Information of interest may be found on the Web in a variety of forms, in many systems, with different access protocols. For instance, a standard user may have information on many devices (smartphone, laptop, TV box, etc.), many systems (mailers, blogs, web sites, etc.), many social networks (Facebook, Picasa, etc.). This same user may have access to more information from family, friends, associations, companies, etc., or organizations (tax, health, etc.). The control and management of this diversity are today beyond the skill of casual users. Facing similar issues, companies see the cost of managing and integrating information skyrocketing. The thesis of Webdam is that managing this diversity of data can be achieved using a distributed knowledge base handling both data and meta-data, as well as access control and localization information, in a unique holistic setting. We believe that complex Web data management tasks currently requiring deep expertise will be greatly facilitated by the automatic reasoning of the inference engine of the knowledge base. We have obtained fundamental results in that direction and started experimenting with a prototype system.

Distributed knowledge base and Webdamlog As a foundation for managing distribution, we studied a model of a distributed knowledge base, that handles data and meta-data, as well as access control and localization, in a unique integrated setting. The main contribution is a novel rule-based language, namely Webdamlog, featuring the new concept of delegation. Using delegation, peers can exchange knowledge and distribute computation. We have implemented a system supporting Webdamlog, studied optimization techniques adapted to that setting, and evaluated the performance of the system, notably in presence of access control.

Imprecise data and Probabilistic XML Data from the Web are imprecise and uncertain. To manage this imprecision in a well-principled way, we have made significant advances in the field of probabilistic databases, and specifically, probabilistic XML. (XML is a semi-structured data model, the standard for data exchange on the Web). We have introduced new tractable probabilistic models for representing uncertain hierarchical information, and carried out in-depth studies of query evaluation, aggregation, and updates in various probabilistic XML models.

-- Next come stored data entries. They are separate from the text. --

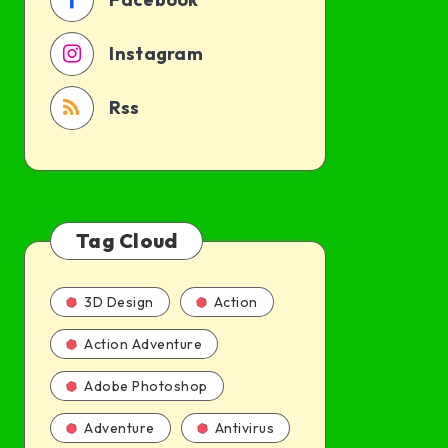
PC
[PT-
Instagram
BR]
Rss
Tag Cloud
3D Design
Action
Action Adventure
Adobe Photoshop
Adventure
Antivirus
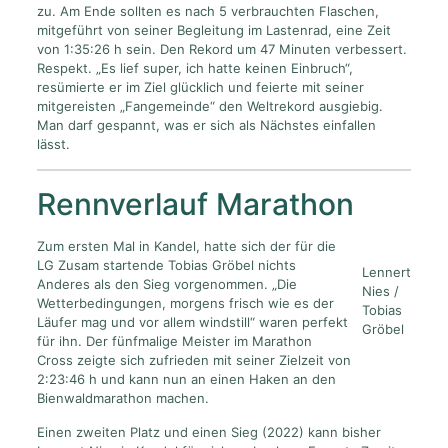
zu. Am Ende sollten es nach 5 verbrauchten Flaschen,
mitgeführt von seiner Begleitung im Lastenrad, eine Zeit
von 1:35:26 h sein. Den Rekord um 47 Minuten verbessert.
Respekt. „Es lief super, ich hatte keinen Einbruch“,
resümierte er im Ziel glücklich und feierte mit seiner
mitgereisten „Fangemeinde“ den Weltrekord ausgiebig.
Man darf gespannt, was er sich als Nächstes einfallen
lässt.
Rennverlauf Marathon
Zum ersten Mal in Kandel, hatte sich der für die
LG Zusam startende Tobias Gröbel nichts
Lennert
Anderes als den Sieg vorgenommen. „Die
Nies /
Wetterbedingungen, morgens frisch wie es der
Tobias
Läufer mag und vor allem windstill“ waren perfekt
Gröbel
für ihn. Der fünfmalige Meister im Marathon
Cross zeigte sich zufrieden mit seiner Zielzeit von
2:23:46 h und kann nun an einen Haken an den
Bienwaldmarathon machen.
Einen zweiten Platz und einen Sieg (2022) kann bisher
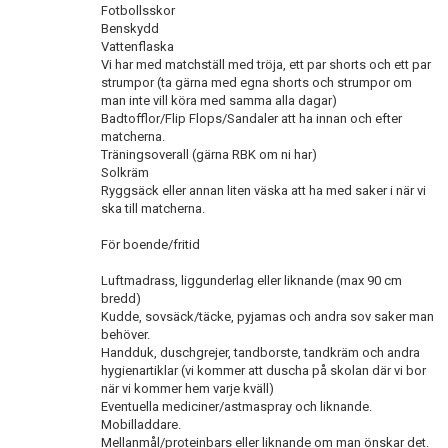
Fotbollsskor
Benskydd
Vattenflaska
Vi har med matchställ med tröja, ett par shorts och ett par
strumpor (ta gärna med egna shorts och strumpor om
man inte vill köra med samma alla dagar)
Badtofflor/Flip Flops/Sandaler att ha innan och efter
matcherna.
Träningsoverall (gärna RBK om ni har)
Solkräm
Ryggsäck eller annan liten väska att ha med saker i när vi
ska till matcherna.
För boende/fritid
Luftmadrass, liggunderlag eller liknande (max 90 cm
bredd)
Kudde, sovsäck/täcke, pyjamas och andra sov saker man
behöver.
Handduk, duschgrejer, tandborste, tandkräm och andra
hygienartiklar (vi kommer att duscha på skolan där vi bor
när vi kommer hem varje kväll)
Eventuella mediciner/astmaspray och liknande.
Mobilladdare.
Mellanmål/proteinbars eller liknande om man önskar det.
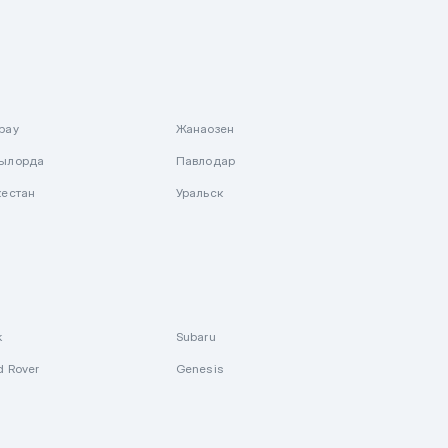
рау
Жанаозен
ылорда
Павлодар
кестан
Уральск
k
Subaru
d Rover
Genesis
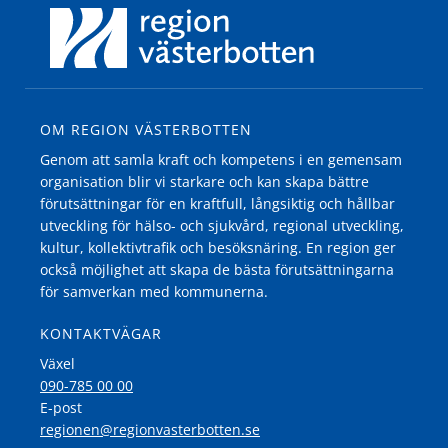
OM REGION VÄSTERBOTTEN
Genom att samla kraft och kompetens i en gemensam
organisation blir vi starkare och kan skapa bättre
förutsättningar för en kraftfull, långsiktig och hållbar
utveckling för hälso- och sjukvård, regional utveckling,
kultur, kollektivtrafik och besöksnäring. En region ger
också möjlighet att skapa de bästa förutsättningarna
för samverkan med kommunerna.
KONTAKTVÄGAR
Växel
090-785 00 00
E-post
regionen@regionvasterbotten.se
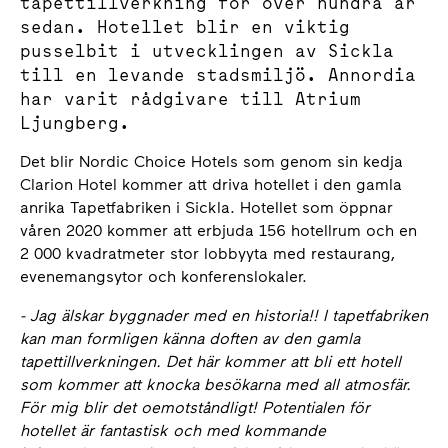
tapettillverkning för över hundra år
sedan. Hotellet blir en viktig
pusselbit i utvecklingen av Sickla
till en levande stadsmiljö. Annordia
har varit rådgivare till Atrium
Ljungberg.
Det blir Nordic Choice Hotels som genom sin kedja
Clarion Hotel kommer att driva hotellet i den gamla
anrika Tapetfabriken i Sickla. Hotellet som öppnar
våren 2020 kommer att erbjuda 156 hotellrum och en
2 000 kvadratmeter stor lobbyyta med restaurang,
evenemangsytor och konferenslokaler.
- Jag älskar byggnader med en historia!! I tapetfabriken
kan man formligen känna doften av den gamla
tapettillverkningen. Det här kommer att bli ett hotell
som kommer att knocka besökarna med all atmosfär.
För mig blir det oemotståndligt! Potentialen för
hotellet är fantastisk och med kommande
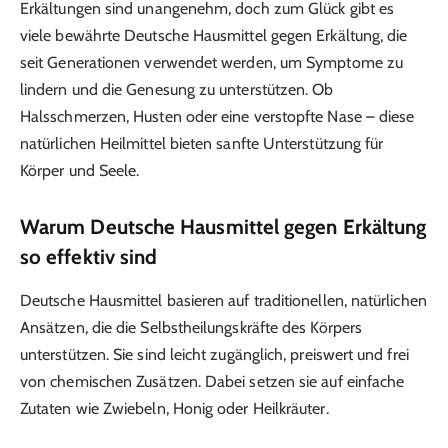
Erkältungen sind unangenehm, doch zum Glück gibt es
viele bewährte Deutsche Hausmittel gegen Erkältung, die
seit Generationen verwendet werden, um Symptome zu
lindern und die Genesung zu unterstützen. Ob
Halsschmerzen, Husten oder eine verstopfte Nase – diese
natürlichen Heilmittel bieten sanfte Unterstützung für
Körper und Seele.
Warum Deutsche Hausmittel gegen Erkältung
so effektiv sind
Deutsche Hausmittel basieren auf traditionellen, natürlichen
Ansätzen, die die Selbstheilungskräfte des Körpers
unterstützen. Sie sind leicht zugänglich, preiswert und frei
von chemischen Zusätzen. Dabei setzen sie auf einfache
Zutaten wie Zwiebeln, Honig oder Heilkräuter.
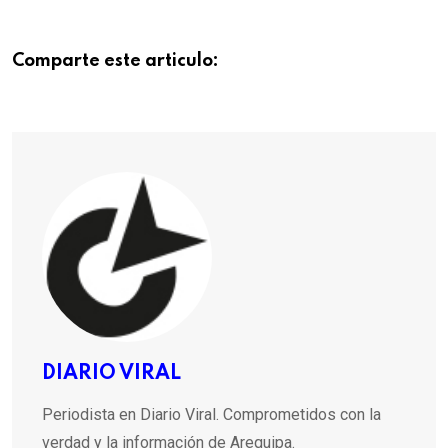
Comparte este articulo:
DIARIO VIRAL
Periodista en Diario Viral. Comprometidos con la
verdad y la información de Arequipa.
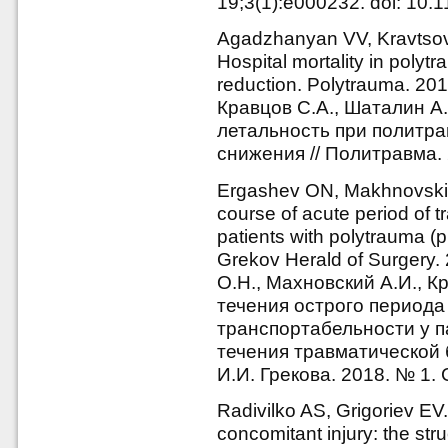
19;3(1):e000232. doi: 10.
Agadzhanyan VV, Kravtsov
Hospital mortality in polytr
reduction. Polytrauma. 201
Кравцов С.А., Шаталин А.
летальность при политр
снижения // Политравма. 
Ergashev ON, Makhnovskiy 
course of acute period of t
patients with polytrauma (p
Grekov Herald of Surgery.
О.Н., Махновский А.И., 
течения острого периода
транспортабельности у п
течения травматической б
И.И. Грекова. 2018. № 1. 
Radivilko AS, Grigoriev EV.
concomitant injury: the str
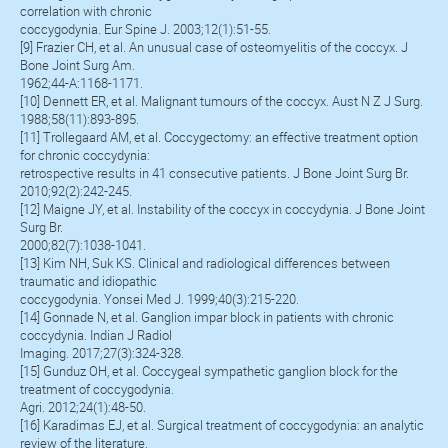
correlation with chronic
coccygodynia. Eur Spine J. 2003;12(1):51-55.
[9] Frazier CH, et al. An unusual case of osteomyelitis of the coccyx. J
Bone Joint Surg Am.
1962;44-A:1168-1171.
[10] Dennett ER, et al. Malignant tumours of the coccyx. Aust N Z J Surg.
1988;58(11):893-895.
[11] Trollegaard AM, et al. Coccygectomy: an effective treatment option
for chronic coccydynia:
retrospective results in 41 consecutive patients. J Bone Joint Surg Br.
2010;92(2):242-245.
[12] Maigne JY, et al. Instability of the coccyx in coccydynia. J Bone Joint
Surg Br.
2000;82(7):1038-1041.
[13] Kim NH, Suk KS. Clinical and radiological differences between
traumatic and idiopathic
coccygodynia. Yonsei Med J. 1999;40(3):215-220.
[14] Gonnade N, et al. Ganglion impar block in patients with chronic
coccydynia. Indian J Radiol
Imaging. 2017;27(3):324-328.
[15] Gunduz OH, et al. Coccygeal sympathetic ganglion block for the
treatment of coccygodynia.
Agri. 2012;24(1):48-50.
[16] Karadimas EJ, et al. Surgical treatment of coccygodynia: an analytic
review of the literature.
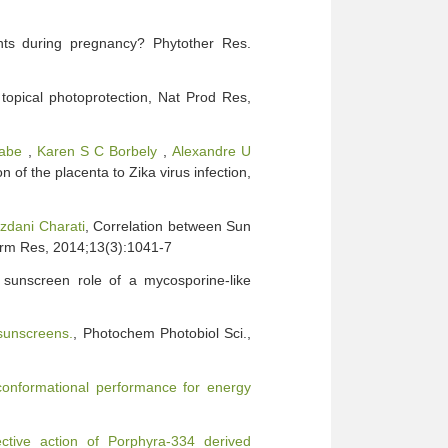
nts during pregnancy? Phytother Res.
r topical photoprotection, Nat Prod Res,
nabe
,
Karen S C Borbely
,
Alexandre U
 of the placenta to Zika virus infection,
zdani Charati
, Correlation between Sun
harm Res, 2014;13(3):1041-7
 sunscreen role of a mycosporine-like
 sunscreens.
, Photochem Photobiol Sci.,
conformational performance for energy
ctive action of Porphyra-334 derived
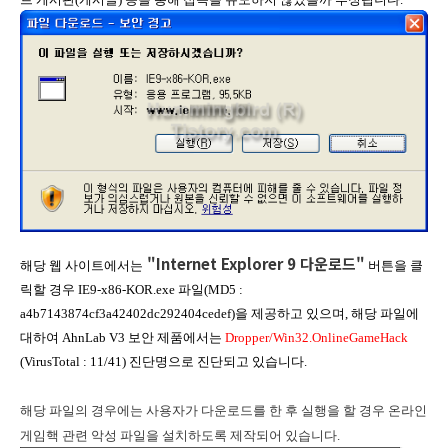
"Internet Explorer 9 다운로드"
해당 웹 사이트에서는
버튼을 클
릭할 경우 IE9-x86-KOR.exe 파일(MD5 :
a4b7143874cf3a42402dc292404cedef)을 제공하고 있으며, 해당 파일에
대하여 AhnLab V3 보안 제품에서는
Dropper/Win32.OnlineGameHack
(VirusTotal : 11/41) 진단명으로 진단되고 있습니다.
해당 파일의 경우에는 사용자가 다운로드를 한 후 실행을 할 경우 온라인
게임핵 관련 악성 파일을 설치하도록 제작되어 있습니다.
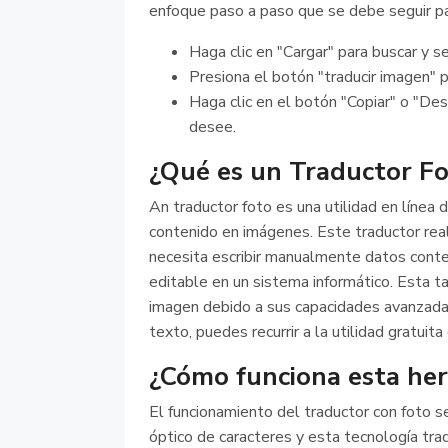
enfoque paso a paso que se debe seguir pa
Haga clic en "Cargar" para buscar y s
Presiona el botón "traducir imagen" 
Haga clic en el botón "Copiar" o "Des
desee.
¿Qué es un Traductor Fo
An traductor foto es una utilidad en línea
contenido en imágenes. Este traductor real
necesita escribir manualmente datos con
editable en un sistema informático. Esta ta
imagen debido a sus capacidades avanzadas
texto, puedes recurrir a la utilidad gratuita
¿Cómo funciona esta her
El funcionamiento del traductor con foto 
óptico de caracteres y esta tecnología tr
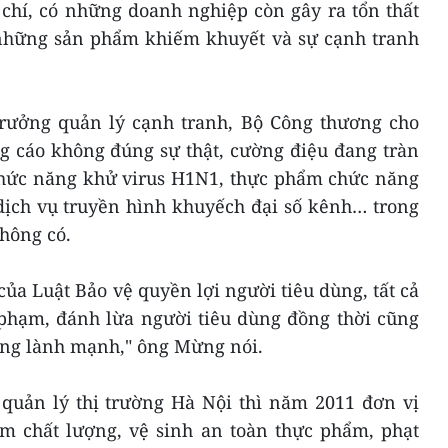
chí, có những doanh nghiệp còn gây ra tổn thất
những sản phẩm khiếm khuyết và sự cạnh tranh
rưởng quản lý cạnh tranh, Bộ Công thương cho
g cáo không đúng sự thật, cường điệu đang tràn
chức năng khử virus H1N1, thực phẩm chức năng
dịch vụ truyền hình khuyếch đại số kênh… trong
không có.
của Luật Bảo vệ quyền lợi người tiêu dùng, tất cả
 phạm, đánh lừa người tiêu dùng đồng thời cũng
ông lành mạnh," ông Mừng nói.
 quản lý thị trường Hà Nội thì năm 2011 đơn vị
ạm chất lượng, vệ sinh an toàn thực phẩm, phạt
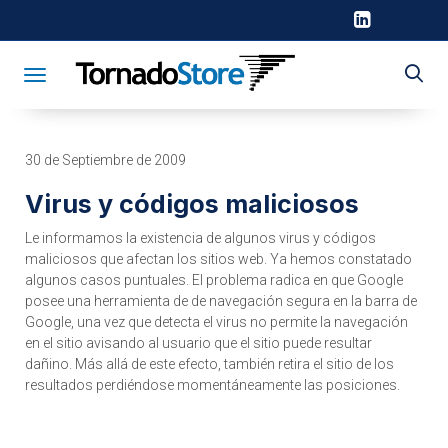
Toggle navigation
30 de Septiembre de 2009
Virus y códigos maliciosos
Le informamos la existencia de algunos virus y códigos
maliciosos que afectan los sitios web. Ya hemos constatado
algunos casos puntuales. El problema radica en que Google
posee una herramienta de de navegación segura en la barra de
Google, una vez que detecta el virus no permite la navegación
en el sitio avisando al usuario que el sitio puede resultar
dañino. Más allá de este efecto, también retira el sitio de los
resultados perdiéndose momentáneamente las posiciones.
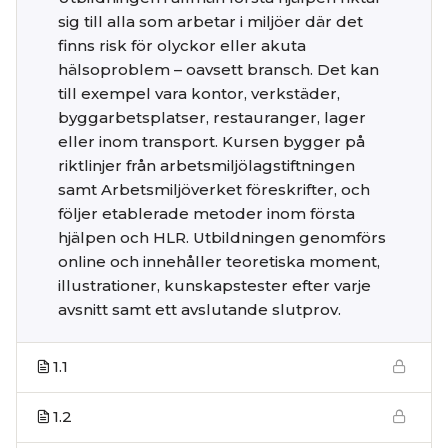
sig till alla som arbetar i miljöer där det
finns risk för olyckor eller akuta
hälsoproblem – oavsett bransch. Det kan
till exempel vara kontor, verkstäder,
byggarbetsplatser, restauranger, lager
eller inom transport. Kursen bygger på
riktlinjer från arbetsmiljölagstiftningen
samt Arbetsmiljöverket föreskrifter, och
följer etablerade metoder inom första
hjälpen och HLR. Utbildningen genomförs
online och innehåller teoretiska moment,
illustrationer, kunskapstester efter varje
avsnitt samt ett avslutande slutprov.
1.1
1.2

Business artifacts and Collaborative workflows Also, when supporting complex activities in a Web setting, one typically has to organize the cooperation between possibly many systems, and notably the sequencing of their tasks. The specification of such sequencings, sometimes referred to as choreography, is little understood. We pursued an original approach that models tasks with pieces of data, that are called business artifacts (following IBM terminology). The evolution of an artifact is constrained by rules on the evolution of the data. Using this approach, we developed fundamental works in order to understand the intrinsic nature of workflows shared by collaborative systems.

Webdam has stressed education. In particular,

• A textbook (advanced undergraduate or graduate level) on Web data management has been published at Cambridge University Press [98] in 2009. The book is available for free on the Webdam Web site at http://webdam.inria.fr/wordpress/index.html.

• A book “Sciences des données” has been published at Fayard [97] in 2012. The book is available for free at http://lecons-cdf.revues.org/506 and in English translation by Liz Libbrecht at http://lecons-cdf.revues.org/558.



Major difficulties encountered Complexity of the model
At the early stages of the project, lots of work was devoted to the Active XML model and important results obtained. When considering issues such as trust, access rights, or provenance in the context of social data, the tree aspect of Active XML model turned out to complicate some of the issues. So, we refocused on the relational model and Datalog-style languages for some of the more recent works, e.g. the work around Webdamlog. See Section A.6.11. Future works should reconcile the two approaches.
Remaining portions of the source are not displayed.